Police officers typically issue more traffic tickets when the economy sours. That means drivers should beware that they’re more likely to get ticketed now -- and more likely to be hit with higher auto insurance premiums.
Municipalities struggling with tight budgets can use the boost in revenue from traffic tickets to help pay their bills.
“Police are having a quick trigger finger the past 18 months or so,” says Gary Biller, executive director of the National Motorists Association. “There’s less tolerance, and tickets are being issued much quicker. We know the pressure being put on governments, but it doesn’t justify what’s going on.”
A study published in 2009 by the University of Chicago showed significantly more tickets are issued in the year following a decline in a municipality's revenue. When a municipality saw a 10 percent drop in revenue growth, it also saw a 6 percent rise in tickets issued, according to the study.
The study concluded that when the economy worsens, tickets often are used to bolster municipal revenue rather than to protect drivers' safety.

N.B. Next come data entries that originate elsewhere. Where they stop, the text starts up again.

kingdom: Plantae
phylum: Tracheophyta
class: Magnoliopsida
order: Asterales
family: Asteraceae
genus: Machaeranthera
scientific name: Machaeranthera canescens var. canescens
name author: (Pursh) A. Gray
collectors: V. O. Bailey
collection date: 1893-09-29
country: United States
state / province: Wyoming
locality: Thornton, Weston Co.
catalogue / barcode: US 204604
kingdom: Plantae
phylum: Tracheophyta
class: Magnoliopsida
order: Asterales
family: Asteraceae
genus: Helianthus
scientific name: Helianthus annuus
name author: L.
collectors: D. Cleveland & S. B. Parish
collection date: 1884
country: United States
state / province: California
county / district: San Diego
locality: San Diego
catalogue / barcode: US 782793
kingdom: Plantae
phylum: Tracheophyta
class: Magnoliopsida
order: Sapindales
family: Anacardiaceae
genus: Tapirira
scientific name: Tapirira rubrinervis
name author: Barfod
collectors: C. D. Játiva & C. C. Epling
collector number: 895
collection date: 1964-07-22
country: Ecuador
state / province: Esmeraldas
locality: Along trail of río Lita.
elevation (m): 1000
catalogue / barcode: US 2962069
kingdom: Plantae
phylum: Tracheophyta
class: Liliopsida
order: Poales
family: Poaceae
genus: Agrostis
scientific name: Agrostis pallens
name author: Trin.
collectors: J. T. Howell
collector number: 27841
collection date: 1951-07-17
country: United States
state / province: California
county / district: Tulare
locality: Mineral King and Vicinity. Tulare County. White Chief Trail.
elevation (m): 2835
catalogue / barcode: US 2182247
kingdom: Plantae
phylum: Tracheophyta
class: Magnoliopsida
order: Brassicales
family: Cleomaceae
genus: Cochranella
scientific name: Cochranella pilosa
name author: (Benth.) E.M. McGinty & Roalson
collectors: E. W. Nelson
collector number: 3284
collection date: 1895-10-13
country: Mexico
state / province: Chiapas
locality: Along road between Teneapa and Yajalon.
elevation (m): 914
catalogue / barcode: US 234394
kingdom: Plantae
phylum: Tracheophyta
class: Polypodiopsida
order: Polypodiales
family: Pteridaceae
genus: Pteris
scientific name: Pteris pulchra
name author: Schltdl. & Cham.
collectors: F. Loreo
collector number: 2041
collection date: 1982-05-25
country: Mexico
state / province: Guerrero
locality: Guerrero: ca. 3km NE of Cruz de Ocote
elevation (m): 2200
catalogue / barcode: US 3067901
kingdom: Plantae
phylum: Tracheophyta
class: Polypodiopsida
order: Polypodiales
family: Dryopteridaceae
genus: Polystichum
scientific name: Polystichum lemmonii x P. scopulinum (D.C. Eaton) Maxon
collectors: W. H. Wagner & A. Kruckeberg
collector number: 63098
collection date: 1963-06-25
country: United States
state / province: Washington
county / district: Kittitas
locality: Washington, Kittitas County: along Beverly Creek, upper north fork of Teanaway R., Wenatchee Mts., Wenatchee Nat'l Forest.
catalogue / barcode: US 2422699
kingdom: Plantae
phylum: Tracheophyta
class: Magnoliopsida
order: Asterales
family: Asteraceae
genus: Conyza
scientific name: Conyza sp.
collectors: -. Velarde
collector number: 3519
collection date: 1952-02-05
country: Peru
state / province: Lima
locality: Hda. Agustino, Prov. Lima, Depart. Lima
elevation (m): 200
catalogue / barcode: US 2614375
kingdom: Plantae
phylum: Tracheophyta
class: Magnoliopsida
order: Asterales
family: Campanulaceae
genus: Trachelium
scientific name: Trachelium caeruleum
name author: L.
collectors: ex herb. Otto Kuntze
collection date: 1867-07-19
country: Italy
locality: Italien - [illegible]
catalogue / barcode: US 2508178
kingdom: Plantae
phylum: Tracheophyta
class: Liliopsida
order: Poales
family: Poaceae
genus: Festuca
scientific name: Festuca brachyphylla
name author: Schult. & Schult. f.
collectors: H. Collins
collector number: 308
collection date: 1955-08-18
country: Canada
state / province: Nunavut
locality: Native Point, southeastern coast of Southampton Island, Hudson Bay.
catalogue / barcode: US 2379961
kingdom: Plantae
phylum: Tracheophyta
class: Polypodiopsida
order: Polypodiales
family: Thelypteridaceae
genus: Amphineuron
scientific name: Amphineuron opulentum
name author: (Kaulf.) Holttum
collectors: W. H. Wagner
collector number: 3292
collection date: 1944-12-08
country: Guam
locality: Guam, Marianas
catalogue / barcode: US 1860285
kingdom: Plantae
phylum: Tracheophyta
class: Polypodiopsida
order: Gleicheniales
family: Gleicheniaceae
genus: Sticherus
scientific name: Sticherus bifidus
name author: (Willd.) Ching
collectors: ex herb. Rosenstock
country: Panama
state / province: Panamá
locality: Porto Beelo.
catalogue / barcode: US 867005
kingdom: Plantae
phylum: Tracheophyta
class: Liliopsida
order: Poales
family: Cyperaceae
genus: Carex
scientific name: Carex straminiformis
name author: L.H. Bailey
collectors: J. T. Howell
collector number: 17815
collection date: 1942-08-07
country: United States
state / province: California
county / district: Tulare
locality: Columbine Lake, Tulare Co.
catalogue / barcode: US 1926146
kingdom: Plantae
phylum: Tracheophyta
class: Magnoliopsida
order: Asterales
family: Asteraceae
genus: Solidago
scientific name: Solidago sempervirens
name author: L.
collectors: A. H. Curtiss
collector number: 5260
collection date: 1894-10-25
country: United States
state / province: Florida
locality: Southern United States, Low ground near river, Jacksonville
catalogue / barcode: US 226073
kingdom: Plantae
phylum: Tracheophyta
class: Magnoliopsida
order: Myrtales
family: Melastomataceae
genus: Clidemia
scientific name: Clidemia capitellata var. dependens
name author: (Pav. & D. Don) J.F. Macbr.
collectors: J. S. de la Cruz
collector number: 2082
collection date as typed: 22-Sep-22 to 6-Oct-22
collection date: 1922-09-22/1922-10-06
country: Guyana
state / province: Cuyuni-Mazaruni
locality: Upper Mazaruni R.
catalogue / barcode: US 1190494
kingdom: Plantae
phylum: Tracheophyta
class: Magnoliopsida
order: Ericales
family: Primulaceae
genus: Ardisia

The average cost of a traffic ticket is $150 -- including court costs but excluding any subsequent hike in your auto insurance premiums.
What does a traffic ticket mean for your insurance costs?
It’s not unusual for a driver's auto insurance premiums to go up 20 percent after receiving a traffic ticket, Biller says. For someone who's paying $100 a month for auto insurance, that could mean an extra $20. Additional traffic tickets could cause further spikes.
For their part, auto insurance companies say the amount that a driver’s premiums increase because of a traffic ticket varies dramatically. “There are just way too many factors that go into the pricing of an individual policy,” says Raleigh Floyd, a spokesman for Allstate.
While it's true that traffic tickets can cause a driver’s premiums to go up, a traffic ticket issued in conjunction with an accident would cause much higher spikes in policy costs, Floyd says.
A driver who's considered higher risk may see his insurance costs go up even more compared with someone considered lower risk, State Farm spokesman Kip Diggs says. Younger drivers and those with a poor driving history are higher risk, as are motorists who drive in heavily populated areas. Older adults who drive less and have excellent driving records are considered lower risk by insurance companies.
What should you do if you’re pulled over?
Many motorists are certainly jittery when they’re stopped by an officer and, in turn, may say something wrong, Biller says. A driver who's been pulled over should remain calm and answer the officer’s questions succinctly.
Biller says one of the most popular questions an officer asks is: “Do you know how fast you were going?” The answer should always be: “Yes, I believe I was going the speed limit.”
In the end, no matter how calm a motorist is, he still could get slapped with a ticket.One of the biggest mistakes drivers make is accepting the ticket and not fighting it, Biller says. An estimated 95 percent of motorists don’t fight their tickets in court.
Here are five things to keep in mind about contesting a ticket:
- Once the police officer hands you a ticket, ask for his name and badge number and jot down his car's license plate number.
- Ask the officer what method was used to determine your speed, says Scott Hullinger, an attorney at Hullinger & Speredelozzi in San Diego. The two most common methods are radar and laser. If either technology wasn’t up to snuff, this can be a weapon in fighting the ticket.
- Use the officer’s license plate number to get the calibration records of the speedometer for the police car involved to ensure the radar gun used was accurate, Hullinger says.
- If you have your cell phone camera handy, take pictures of the scene. In some cases, speed limit signs and other traffic signs were knocked down or blocked by trees, says Wesley Browne, an attorney at the Browne Law Office in Richmond, Ky.
- If an officer doesn’t show up to court, the traffic ticket usually is dismissed, Browne says.
When should you hire an attorney to fight your ticket?
Attorneys concede that motorists can fight traffic tickets on their own, but lawyers emphasize that their insight into local politics can lead to dismissed tickets and reduced fines.
“I’ve never handled a ticket that I didn’t help in some way -- either getting the speed lowered or the ticket dismissed," says Browne, who handles about 50 to 55 traffic tickets each year in Kentucky. He charges about $200 for a simple traffic violation.
In San Diego, Hullinger charges $99 for a simple traffic violation and claims he's able to get about half of the contested tickets dismissed. In about 90 percent to 95 percent of Hullinger's cases, drivers receive a reduction in fines or driver's license points, he says.
Here are three reasons why you should consider hiring an attorney when you've received a ticket:
- You got a ticket out of state. Hiring an attorney means you won’t have to go back to that state for court appearances, Browne says.
- You’ve had multiple violations, and being stuck with another violation will further erode your driving history. An attorney can inform you of diversion programs you may not know about, Browne says. For example, in Madison County, Ky., where Browne practices, motorists who are accepted into the diversion program watch an online driver’s safety course. Once you've completed the program, your traffic ticket is dismissed. The cost of the program is $150.
- Police used photo technology to ticket you, such as a photo red light or a photo speed ticket. Several court causes have uncovered problems with these technologies, Hullinger says.